Fundort und Entdeckung

Schiff von Uluburun - Fundort

Die Landzunge Uluburun ragt 8,5 km südöstlich von Kaş ins Meer und ist ein bei Hobbytauchern beliebter Ort. 60 m vor ihrer östlichen Küste liegt das Frachtschiff aus dem 14. Jahrhundert v. Chr. am Meeresboden. 1984 begannen die Taucharbeiten um das antike Schiff, um archäologische Funde zu bergen. Während der Arbeiten ist das Wrack schließlich bis in 61 m Tiefe abgedriftet. Die geborgenen Funde sind in Bodrum im Unterwassermuseum zu besichtigen.

Umfang der Bergung

Die ersten gefundenen Gegenstände stellten sich als sogenannte Ochsenhautbarren heraus. Damit werden antike Rohkupferplatten bezeichnet, deren Form an die getrockneten Häute von Ochsen erinnert, eine damals übliche und weit verbreitete Form für den Metall-Transport, die das Tragen bzw. die Befestigung an Tragtieren und auf Schiffen erleichtert haben dürfte.

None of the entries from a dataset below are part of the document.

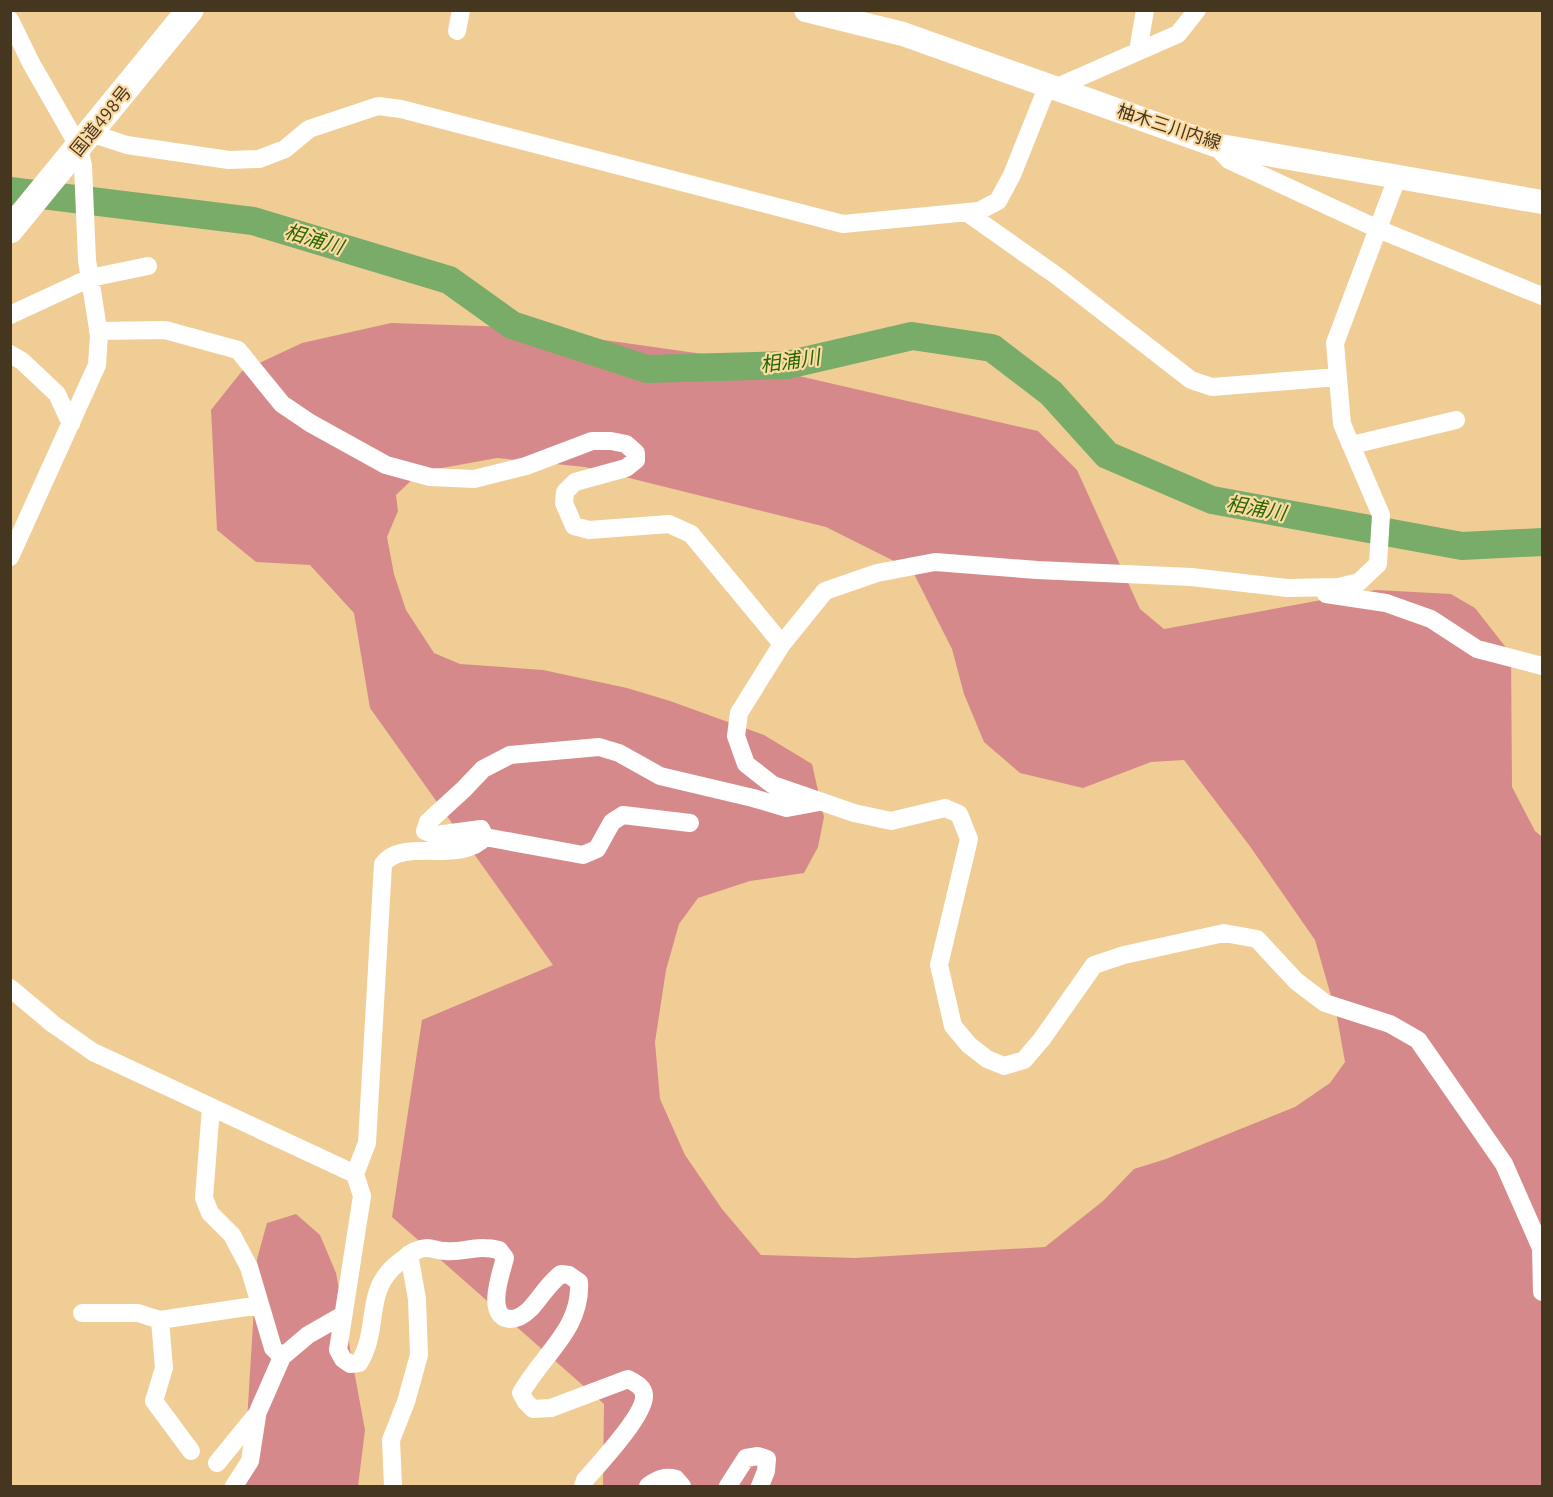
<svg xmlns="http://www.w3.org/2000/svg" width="1553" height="1497" viewBox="0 0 1553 1497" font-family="Ubuntu,'Noto Sans JP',sans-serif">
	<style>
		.green { fill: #d6898a; fill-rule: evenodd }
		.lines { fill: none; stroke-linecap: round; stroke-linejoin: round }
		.river { stroke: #78ac68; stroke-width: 28 }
		.minor { stroke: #fff; stroke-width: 18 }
		.major { stroke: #fff; stroke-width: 24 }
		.highway { stroke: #fff; stroke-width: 27 }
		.labels { text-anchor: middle; stroke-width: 4.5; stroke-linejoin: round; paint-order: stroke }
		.street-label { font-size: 18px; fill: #44361f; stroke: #fddaa2 }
		.water-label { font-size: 20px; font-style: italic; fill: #256703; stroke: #fddaa2 }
	</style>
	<rect width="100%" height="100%" fill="#f0cd95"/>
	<path class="green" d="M 391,323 L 512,327 L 703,354 L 1038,431 L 1077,470 L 1140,609 L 1164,629 L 1376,590 L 1451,594 L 1475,608 L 1511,654 L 1512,787 L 1535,831 L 1542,837 L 1542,1486 L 603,1486 L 604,1404 L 392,1217 L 422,1020 L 553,965 L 370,708 L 354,613 L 310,565 L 256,562 L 217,530 L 211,410 L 242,371 L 302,343 ZM 497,458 L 585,467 L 826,527 L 912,570 L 952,649 L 964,694 L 984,742 L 1020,773 L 1083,788 L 1151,762 L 1184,760 L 1249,845 L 1315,940 L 1337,1017 L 1345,1062 L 1330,1083 L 1295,1107 L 1166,1159 L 1134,1169 L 1103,1201 L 1045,1247 L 855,1258 L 761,1255 L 722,1209 L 685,1155 L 660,1099 L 655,1042 L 666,970 L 679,924 L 698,898 L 750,881 L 804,873 L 818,847 L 824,817 L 812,764 L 764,735 L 670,701 L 627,688 L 543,670 L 460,664 L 434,653 L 406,610 L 394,574 L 387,537 L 398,511 L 396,495 L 420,472 Z
		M 296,1214 L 320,1235 L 336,1273 L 365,1430 L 358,1486 L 243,1486 L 257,1259 L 267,1223 Z"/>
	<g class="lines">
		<path class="river" d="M 10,191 L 253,221 L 449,280 L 512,325 L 647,369 L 787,365 L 912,336 L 992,348 L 1051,393 L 1107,455 L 1212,500 L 1462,546 L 1542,542"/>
		<path class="minor" d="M 10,20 L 31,63 L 79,147 L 83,166 L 87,260 L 99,335 L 97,365 L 10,557
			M 457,31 L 461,10
			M 1138,51 L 1145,10
			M 1055,88 L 1178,34 L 1197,10
			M 90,133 L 127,145 L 229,160 L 259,159 L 285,149 L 309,129 L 378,106 L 401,109 L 843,224 L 979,211 L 998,201 L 1012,175 L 1048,85
			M 1215,145 L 1229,160 L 1378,229 L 1542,296
			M 1397,178 L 1335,343 L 1342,424 L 1381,515 L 1378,564 L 1359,582 L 1339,587 L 1287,588 L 1191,577 L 1037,570 L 935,562 L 877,573 L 825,591 L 782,644 L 739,713 L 736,736 L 746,764 L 773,785 L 854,813 L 891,821 L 945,808 L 959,814 L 969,839 L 939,965 L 953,1026 L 969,1045 L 987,1059 L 1004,1066 L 1024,1060 L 1042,1039 L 1094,965 L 1124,955 L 1224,933 L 1257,939 L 1296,981 L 1325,1003 L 1390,1024 L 1418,1040 L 1504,1164 L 1541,1248 L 1542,1292
			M 966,212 L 1057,276 L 1191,380 L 1212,387 L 1338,377
			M 10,315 L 90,278 L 148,266
			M 98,331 L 165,330 L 238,350 L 282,404 L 310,423 L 386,465 L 430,477 L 474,479 L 526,466 L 592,441 L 611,441 L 626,444 L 636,453 L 636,460 L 626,468 L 575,482 L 565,492 L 564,503 L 574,526 L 589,530 L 669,524 L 691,534 L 782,644
			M 10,354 L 22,361 L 57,394 L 71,424
			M 1352,445 L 1456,420
			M 1326,594 L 1386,603 L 1431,619 L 1477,649 L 1542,666
			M 485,837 L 583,855 L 597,849 L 612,822 L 623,815 L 690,823
			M 10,988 L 53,1024 L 93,1052 L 355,1174 L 362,1196 L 338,1350 L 343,1359 L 350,1364 L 359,1363 C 382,1326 361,1289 402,1260 C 409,1254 418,1248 427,1248 C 433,1248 438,1251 445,1251 C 465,1253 476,1244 499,1250 L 505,1258 C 501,1273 485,1317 510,1319 C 517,1319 525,1314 530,1309 C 541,1297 548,1284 561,1274 L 569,1275 L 579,1282 C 582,1329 542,1355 521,1393 L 526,1402 L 533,1409 L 551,1408 L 628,1379 C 635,1383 643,1386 644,1395 C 646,1414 598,1465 585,1480 L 583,1486
			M 211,1107 L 204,1198 L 210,1213 L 232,1235 L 249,1267 L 273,1348 L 282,1357 L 308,1335 L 343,1315
			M 355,1174 L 367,1143 L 383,864 C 403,837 460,865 485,837 L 481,829 L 436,835 L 425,831 L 428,822 L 464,789 L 483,769 L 510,755 L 599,747 L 619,753 L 660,776 L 753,798 L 787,808 L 819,802
			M 82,1313 L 138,1313 L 160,1320 L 260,1305
			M 160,1320 L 164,1368 L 154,1401 L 191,1451
			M 217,1463 L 257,1414 L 282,1357
			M 234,1486 L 250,1461 L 257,1416
			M 393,1486 L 391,1440 L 406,1402 L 419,1355 L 417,1299 L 409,1254
			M 648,1486 C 658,1479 665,1476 676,1479 L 682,1486
			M 728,1486 L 746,1458 L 758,1456 L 767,1459 L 766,1471 L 760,1486"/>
		<path class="major" d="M 806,10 L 903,34 L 1215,145 L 1542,202"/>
		<path class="highway" d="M 10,230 L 190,10"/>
	</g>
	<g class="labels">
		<g class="street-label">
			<text transform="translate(101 121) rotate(-51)" y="6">国道498号</text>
			<text transform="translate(1169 127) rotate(18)" y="6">柚木三川内線</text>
		</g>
		<g class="water-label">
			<text transform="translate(314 239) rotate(17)" y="7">相浦川</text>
			<text transform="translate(790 361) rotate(-8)" y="7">相浦川</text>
			<text transform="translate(1256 508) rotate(10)" y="7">相浦川</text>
		</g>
	</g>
	<rect width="1553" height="1497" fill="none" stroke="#44361f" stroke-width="24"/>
</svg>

Die Bergung weiterer Funde war durch die Lage an einem Abhang in bis zu 60 Metern Tiefe erschwert und erstreckte sich so auf den Zeitraum von 1984 bis 1994. Insgesamt waren mehr als 22.000 Tauchgänge mit über 6.600 Tauchstunden notwendig. Beteiligt waren amerikanische und türkische Forscher, geleitet durch den Unterwasserarchäologen George Fletcher Bass von der A&M University Texas (Institute of Nautical Archaeology, INA) und seinem türkischen Kollegen Cemal Pulak.

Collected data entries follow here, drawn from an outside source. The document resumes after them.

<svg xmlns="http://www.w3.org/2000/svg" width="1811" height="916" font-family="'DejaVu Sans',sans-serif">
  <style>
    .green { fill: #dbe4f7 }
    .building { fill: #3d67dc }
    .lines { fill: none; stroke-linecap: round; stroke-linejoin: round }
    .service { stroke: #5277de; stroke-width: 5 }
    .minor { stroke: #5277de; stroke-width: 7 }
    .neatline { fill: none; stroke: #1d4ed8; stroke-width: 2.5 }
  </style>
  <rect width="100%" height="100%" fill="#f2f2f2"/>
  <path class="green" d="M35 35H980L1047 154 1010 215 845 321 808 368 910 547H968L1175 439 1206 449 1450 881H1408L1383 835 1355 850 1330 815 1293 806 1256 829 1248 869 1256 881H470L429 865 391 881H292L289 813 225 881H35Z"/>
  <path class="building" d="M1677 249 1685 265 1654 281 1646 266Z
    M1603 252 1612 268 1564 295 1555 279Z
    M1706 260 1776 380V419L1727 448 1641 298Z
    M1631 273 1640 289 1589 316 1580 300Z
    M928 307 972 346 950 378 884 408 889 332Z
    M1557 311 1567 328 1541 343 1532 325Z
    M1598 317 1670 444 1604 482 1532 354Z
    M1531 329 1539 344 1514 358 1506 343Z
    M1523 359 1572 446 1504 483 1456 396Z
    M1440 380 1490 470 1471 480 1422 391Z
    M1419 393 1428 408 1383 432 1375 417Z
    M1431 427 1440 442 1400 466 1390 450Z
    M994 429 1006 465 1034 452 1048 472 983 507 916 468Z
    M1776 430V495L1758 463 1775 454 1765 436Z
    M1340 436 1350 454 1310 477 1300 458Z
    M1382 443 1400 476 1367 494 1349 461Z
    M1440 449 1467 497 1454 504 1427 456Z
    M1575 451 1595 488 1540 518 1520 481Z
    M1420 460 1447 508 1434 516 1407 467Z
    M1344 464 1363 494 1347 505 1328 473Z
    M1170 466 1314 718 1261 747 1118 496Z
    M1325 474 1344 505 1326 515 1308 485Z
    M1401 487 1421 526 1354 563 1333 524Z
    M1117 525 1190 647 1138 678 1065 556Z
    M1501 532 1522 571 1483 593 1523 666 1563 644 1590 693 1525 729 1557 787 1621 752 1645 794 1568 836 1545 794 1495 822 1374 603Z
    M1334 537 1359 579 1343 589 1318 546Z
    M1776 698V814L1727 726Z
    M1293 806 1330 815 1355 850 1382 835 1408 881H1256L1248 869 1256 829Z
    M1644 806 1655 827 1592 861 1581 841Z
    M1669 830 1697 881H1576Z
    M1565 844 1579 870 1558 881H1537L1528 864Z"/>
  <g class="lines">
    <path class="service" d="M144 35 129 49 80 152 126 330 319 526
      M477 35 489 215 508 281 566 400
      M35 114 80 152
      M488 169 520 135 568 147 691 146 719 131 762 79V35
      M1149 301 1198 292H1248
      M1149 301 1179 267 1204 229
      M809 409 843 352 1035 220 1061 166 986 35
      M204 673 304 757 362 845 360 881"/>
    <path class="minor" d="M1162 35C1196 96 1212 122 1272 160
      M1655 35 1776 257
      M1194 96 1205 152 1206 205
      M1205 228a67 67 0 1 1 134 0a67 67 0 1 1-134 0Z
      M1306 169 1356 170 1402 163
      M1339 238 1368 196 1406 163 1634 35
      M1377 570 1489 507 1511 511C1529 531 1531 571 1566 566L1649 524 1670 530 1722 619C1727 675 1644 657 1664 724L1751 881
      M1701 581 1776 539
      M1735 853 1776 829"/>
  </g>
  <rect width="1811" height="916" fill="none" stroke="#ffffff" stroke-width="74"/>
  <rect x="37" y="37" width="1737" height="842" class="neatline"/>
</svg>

Die Bergung wurde nach zehn Jahren abgeschlossen, die wissenschaftliche Analyse und die Konservierung der enormen Fundfülle hält jedoch bis heute an.

Datierung

Über die gefundenen Artefakte, insbesondere der Keramiken, konnte der Zeitpunkt des Untergangs auf die späte Bronzezeit, genauer das Späthelladikum III A datiert werden. Das entspricht in der absoluten Chronologie dem 14. Jahrhundert v. Chr. Die C14-Datierungen und die Dendrochronologie weisen ebenfalls auf das Ende des 14. Jahrhunderts. Der gefundene Skarabäus der Nofretete (ca. 1360–1335 v. Chr.) verweist in den selben Zeitraum.

Die politische Lage zum Zeitpunkt des Untergangs

Östlicher Mittelmeerraum im 14. Jh. v. Chr.

Die Staatenwelt im östlichen Mittelmeerraum zum Zeitpunkt des Untergangs des Schiffes befand sich im steten Wandel: Die Hethiter waren auf dem Vormarsch und beherrschten fast ganz Anatolien, sie expandierten in Richtung Levante mit den nördlicher gelegenen Hafenstädten, etwa Ugarit, sowie nach Zypern. Das Reich von Mitanni war um 1335 v. Chr. dem hethitischen Großreich unterlegen und einverleibt worden. Der große Kontrahent der Hethiter waren die Ägypter des Neuen Reiches, genauer die 18. Dynastie, die ihrerseits den südlichen Teil der Levante mit den phönikischen Städten Byblos, Sidon, Tyros und anderen besetzt hatten. Die Ägypter waren gegen die Hethiter etwas in die Defensive geraten und hatten Teile Syriens verloren. Südöstlich des Hethiterreiches im Zweistromland bildete sich das assyrische Reich, noch weiter südlich das babylonische Reich. Das griechische Festland im Westen, die Inseln im ägäischen Meer und ein kleiner Teil Westanatoliens waren Teil des mykenischen Herrschaftsbereiches.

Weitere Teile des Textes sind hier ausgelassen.